RUNQLAT["runqlat\nCPU scheduler run queue latency\n→ histogram of wait times"]
OFFCPU["offcputime\nOff-CPU stacks + durations\n→ identifies blocking bottlenecks"]
BIOLATENCY["biolatency\nBlock I/O latency histogram\n→ NVMe vs HDD vs queue delay"]
CACHESTAT["cachestat\nPage cache hit/miss ratio\n→ read-ahead effectiveness"]
OPENSNOOP["opensnoop\nTracks file opens in real-time\n→ unexpected file access patterns"]
TCPRETRANS["tcpretrans\nTCP retransmit events\n→ network congestion detection"]
end
10. CPU Performance Counters (PMC) and Cache Effects¶
flowchart TD
subgraph "CPU Hardware Performance Counters"
CYCLES["cycles: actual CPU clock cycles"]
INSTRS["instructions: retired instructions"]
CPI["CPI = cycles / instructions\nIdeal: 0.25–1.0\nMemory bound: > 5.0"]
LLC_MISS["LLC cache misses\n(→ DRAM access: ~100 cycles penalty)"]
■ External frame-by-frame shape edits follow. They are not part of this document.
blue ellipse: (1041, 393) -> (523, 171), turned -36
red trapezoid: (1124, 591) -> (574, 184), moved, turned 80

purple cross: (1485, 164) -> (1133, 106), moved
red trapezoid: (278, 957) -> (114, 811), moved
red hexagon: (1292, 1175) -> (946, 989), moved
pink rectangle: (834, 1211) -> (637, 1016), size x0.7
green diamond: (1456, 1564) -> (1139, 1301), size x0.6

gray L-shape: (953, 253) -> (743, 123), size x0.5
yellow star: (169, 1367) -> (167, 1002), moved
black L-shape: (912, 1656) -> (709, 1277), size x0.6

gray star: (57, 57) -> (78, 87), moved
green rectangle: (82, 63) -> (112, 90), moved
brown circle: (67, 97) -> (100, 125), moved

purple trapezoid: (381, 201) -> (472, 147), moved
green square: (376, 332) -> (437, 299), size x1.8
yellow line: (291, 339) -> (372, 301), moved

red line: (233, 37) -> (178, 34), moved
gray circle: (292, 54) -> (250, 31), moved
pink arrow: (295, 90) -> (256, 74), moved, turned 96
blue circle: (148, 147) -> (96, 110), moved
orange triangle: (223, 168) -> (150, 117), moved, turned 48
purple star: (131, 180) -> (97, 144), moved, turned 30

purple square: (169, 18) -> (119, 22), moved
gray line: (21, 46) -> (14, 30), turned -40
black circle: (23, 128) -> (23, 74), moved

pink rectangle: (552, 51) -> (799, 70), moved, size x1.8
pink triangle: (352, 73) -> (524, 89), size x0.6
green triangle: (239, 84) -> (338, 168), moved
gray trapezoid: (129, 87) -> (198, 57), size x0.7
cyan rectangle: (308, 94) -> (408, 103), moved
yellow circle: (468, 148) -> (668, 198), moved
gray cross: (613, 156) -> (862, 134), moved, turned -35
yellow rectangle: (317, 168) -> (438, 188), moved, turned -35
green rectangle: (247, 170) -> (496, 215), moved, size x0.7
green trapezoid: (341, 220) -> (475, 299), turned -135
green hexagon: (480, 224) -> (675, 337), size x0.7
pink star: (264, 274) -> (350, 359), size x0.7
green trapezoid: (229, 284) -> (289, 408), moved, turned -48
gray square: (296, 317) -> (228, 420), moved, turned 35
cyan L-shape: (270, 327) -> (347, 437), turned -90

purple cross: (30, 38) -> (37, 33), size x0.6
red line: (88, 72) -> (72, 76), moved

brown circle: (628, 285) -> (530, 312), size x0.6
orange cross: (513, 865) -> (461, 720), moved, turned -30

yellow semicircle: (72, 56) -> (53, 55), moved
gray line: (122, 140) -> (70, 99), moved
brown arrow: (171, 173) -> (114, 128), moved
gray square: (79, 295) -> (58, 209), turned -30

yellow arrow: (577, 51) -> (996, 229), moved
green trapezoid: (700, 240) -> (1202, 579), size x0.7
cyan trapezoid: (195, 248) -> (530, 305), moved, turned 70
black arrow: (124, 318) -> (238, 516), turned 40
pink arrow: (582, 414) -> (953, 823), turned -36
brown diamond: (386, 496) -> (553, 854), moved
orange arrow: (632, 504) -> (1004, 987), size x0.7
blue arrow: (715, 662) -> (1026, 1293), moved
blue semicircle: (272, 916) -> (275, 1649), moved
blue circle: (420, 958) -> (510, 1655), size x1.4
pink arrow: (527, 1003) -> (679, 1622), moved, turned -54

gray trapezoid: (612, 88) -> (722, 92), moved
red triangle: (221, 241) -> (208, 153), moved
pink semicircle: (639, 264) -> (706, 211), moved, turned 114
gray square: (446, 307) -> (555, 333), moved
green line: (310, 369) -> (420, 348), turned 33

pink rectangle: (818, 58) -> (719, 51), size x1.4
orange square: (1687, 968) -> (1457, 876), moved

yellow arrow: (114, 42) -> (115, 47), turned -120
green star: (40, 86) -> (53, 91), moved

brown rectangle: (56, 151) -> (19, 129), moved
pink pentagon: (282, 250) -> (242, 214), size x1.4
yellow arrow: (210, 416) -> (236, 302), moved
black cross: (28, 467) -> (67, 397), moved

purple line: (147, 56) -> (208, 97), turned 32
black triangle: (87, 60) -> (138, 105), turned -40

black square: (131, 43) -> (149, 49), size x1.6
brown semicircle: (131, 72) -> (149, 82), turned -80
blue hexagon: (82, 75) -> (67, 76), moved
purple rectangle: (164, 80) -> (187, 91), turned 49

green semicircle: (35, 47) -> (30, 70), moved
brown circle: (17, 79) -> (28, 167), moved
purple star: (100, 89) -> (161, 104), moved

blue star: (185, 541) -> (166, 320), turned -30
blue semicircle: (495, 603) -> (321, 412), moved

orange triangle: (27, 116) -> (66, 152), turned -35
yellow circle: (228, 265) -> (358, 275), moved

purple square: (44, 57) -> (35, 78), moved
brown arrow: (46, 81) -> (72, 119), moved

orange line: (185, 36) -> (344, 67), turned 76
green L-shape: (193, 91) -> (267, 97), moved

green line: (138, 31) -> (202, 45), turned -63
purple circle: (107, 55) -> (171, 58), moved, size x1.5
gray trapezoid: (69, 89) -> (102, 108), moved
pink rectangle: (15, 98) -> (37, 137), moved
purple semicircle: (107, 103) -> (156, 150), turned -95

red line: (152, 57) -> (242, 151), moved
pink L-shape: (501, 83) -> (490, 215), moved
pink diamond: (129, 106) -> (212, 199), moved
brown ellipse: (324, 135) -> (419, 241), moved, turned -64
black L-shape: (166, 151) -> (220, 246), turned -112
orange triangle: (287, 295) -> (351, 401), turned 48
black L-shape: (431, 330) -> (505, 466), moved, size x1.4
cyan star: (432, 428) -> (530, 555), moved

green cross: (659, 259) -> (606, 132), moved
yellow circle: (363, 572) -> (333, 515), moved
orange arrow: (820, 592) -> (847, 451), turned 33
BRANCH["branch-misses\n(→ pipeline flush: ~15 cycles penalty)"]
STALLS["memory stall cycles\n(cycles with no instruction retired\ndue to cache miss in flight)"]
end
CPI --> DIAG["Diagnosis:\nHigh CPI + high LLC misses → memory bandwidth bound\nHigh CPI + high branch misses → bad branch prediction\nLow CPI but high context switches → scheduler problem"]
False Sharing: Why Per-CPU Data Matters¶
flowchart LR
subgraph "Cache Line (64 bytes)"
CPU0_VAR["CPU0 counter (bytes 0-7)"]
CPU1_VAR["CPU1 counter (bytes 8-15)"]
CPU2_VAR["CPU2 counter (bytes 16-23)"]
CPU3_VAR["CPU3 counter (bytes 24-31)"]
end
NOTE["If all CPUs write to this cache line:\nCPU0 write → invalidates CPU1,2,3 caches\nCPU1 write → invalidates CPU0,2,3 caches\nResult: cache line bounces between CPU L1 caches\n= 'false sharing' = massive slowdown\nFix: __cacheline_aligned_in_smp per-CPU variables"]
11. Cloud and Container Performance: cgroups and Throttling¶
flowchart TD
subgraph "cgroup Resource Controls"
CPU_CG["cpu cgroup\ncpu.cfs_quota_us / cpu.cfs_period_us\n= CPU bandwidth throttling\nThrottled → throttled_time counter"]
MEM_CG["memory cgroup\nmemory.limit_in_bytes\nProcess sees OOM kill before host\nmemory.memsw.limit = including swap"]
IO_CG["blkio cgroup\nblkio.throttle.read_bps_device\nI/O scheduler: per-group weight (BFQ)"]
NET_CG["net_cls / tc\ntraffic control egress shaping\n(ingress: police, egress: htb/tbf)"]
end
subgraph "USE Method for Containers"
CU["Container CPU Utilization\n= cpu.stat.usage_usec / wall_time"]
CS["Container CPU Saturation\n= cpu.stat.throttled_time > 0"]
MU["Container Memory Utilization\n= memory.current / memory.max"]
MS["Container Memory Saturation\n= memory.stat.pgmajfault (major faults)"]
end
12. Performance Analysis Flow: End-to-End¶
flowchart TD
START["System slow / high latency reported"]
START --> USE["Apply USE Method\nCheck all resources: CPU, memory, disk, net\nFind: utilization %, saturation (queue), errors"]
USE --> FOUND{"Saturated\nresource found?"}
FOUND -->|yes| WORKLOAD["Workload Characterization\nWho: pid, user, IP\nWhy: stack trace\nWhat: rate, IOPS, bytes\nWhen: time pattern"]
WORKLOAD --> ELIM["Eliminate unnecessary work\n(top win: fix root cause)"]
ELIM --> TUNE["Tune: cgroup limits,\nI/O scheduler, TCP buffers"]
FOUND -->|no| RED["Apply RED Method\n(if microservices)\nRate, Errors, Duration per service"]
RED --> TRACE["Deep trace with BPF\nFlame graphs (on-CPU + off-CPU)\nbiolatency, runqlat, tcpretrans"]
TRACE --> ROOT["Root cause identified\nFix or accept + monitor"]
Every performance investigation follows this loop: measure at the USE/RED level to find the resource, drill down with BPF tracing to find the exact code path, then eliminate unnecessary work before tuning. The kernel's observability infrastructure — tracepoints, kprobes, perf events, and BPF maps — exposes every data path in the system at nanosecond resolution.